2. Experiment beim Augenarzt.
Ein Patient sagt dem Augenarzt, daß er nich lesen kann.
Der Augenarzt zeigt auf eine Tafel mit kleinen Buchstaben.
Frage: Können Sie das lesen?   Antwort: nein.
Der Augenrazt zeigt auf eine Tafel mit großen Buchstaben.
Frage: Können Sie das jetzt lesen?   Antwort: auch nicht.
Zuletzt nimmt der Augenarzt eine Tafel mit riesigen Buchstaben.
Aber jetzt müssen Sie das doch lesen können?
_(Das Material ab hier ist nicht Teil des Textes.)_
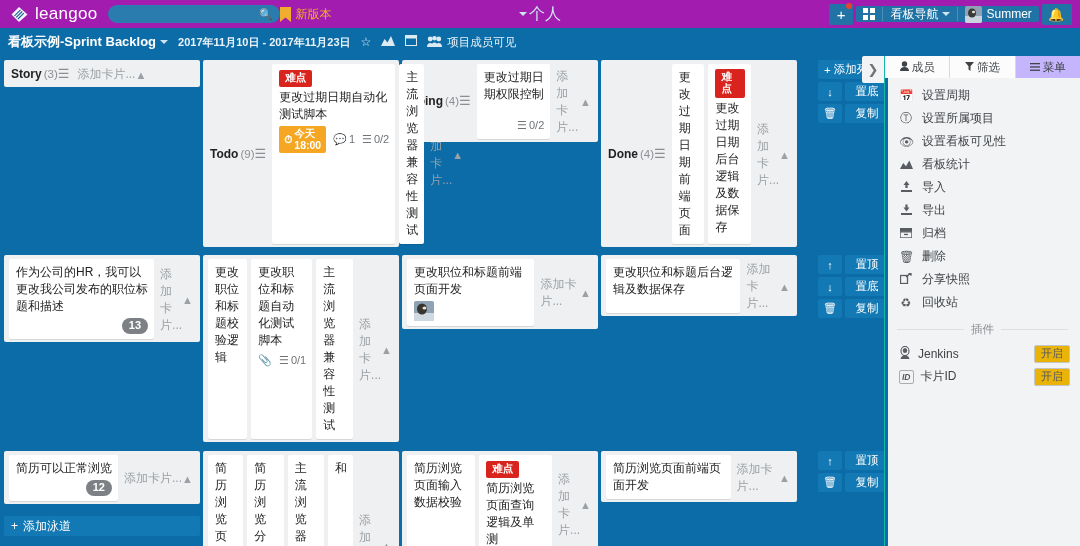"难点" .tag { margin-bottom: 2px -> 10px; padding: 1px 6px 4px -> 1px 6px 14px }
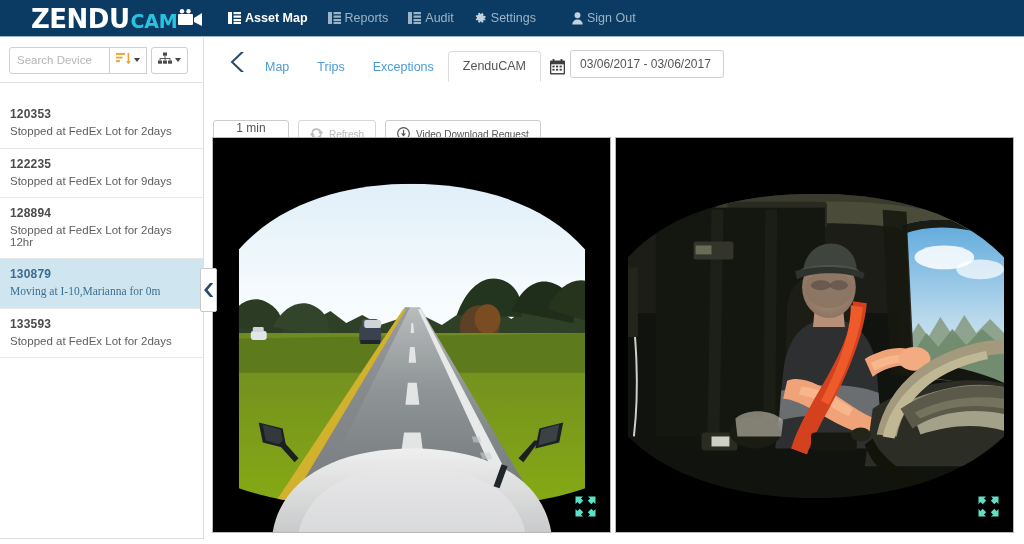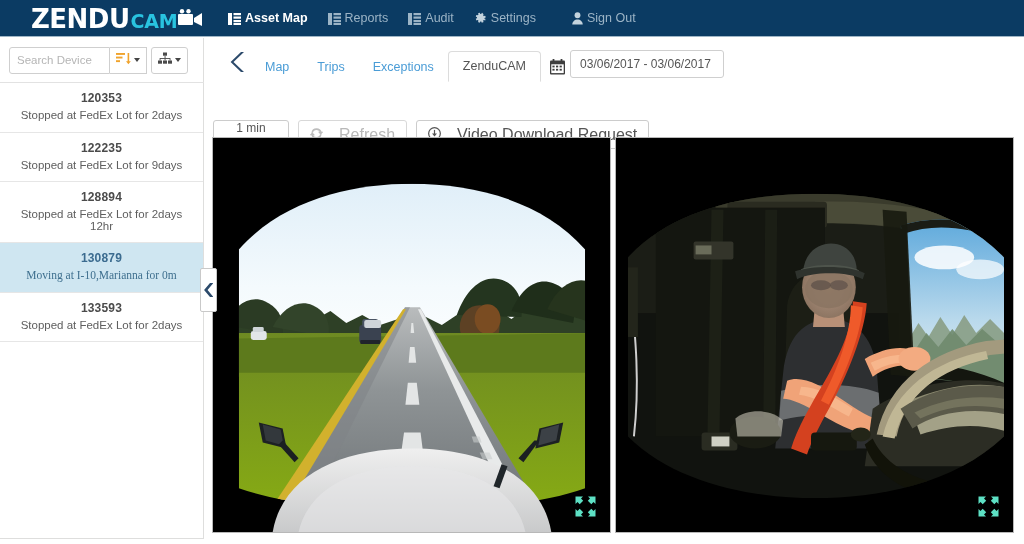"Asset Map" .navitem { align-items: center -> flex-start }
Antwort: das kann ich auch nicht lesen.
Der Augenarzt fast verzweifel: das ist A B C, das müssen sie doch lesen können. Antwort: Herr Doktor, ich kann gar nicht lesen.

Kommentar:
Der Patient könnte weder mit einer Brille oder einer Lupe noch einem Mikroskop oder Teleskop lesen. Diese Beispiele sollten nur verdeutlichen, daß der Kosmos wohl richtig antwortet, wir oftmals aber falsche Fragen stellen und dadurch falsche Schlüsse ziehen.

Schon 1 kleiner Fleck von 1mm2
auf einem weißen Bogen DIN A4 = 210 × 297 mm = 62.370 mm2 fällt sofort auf. Natürlich sieht das Auge immer auch den ganzen Bogen - er wird aber für das "bewußte Bewußtsein" ausgeblendet.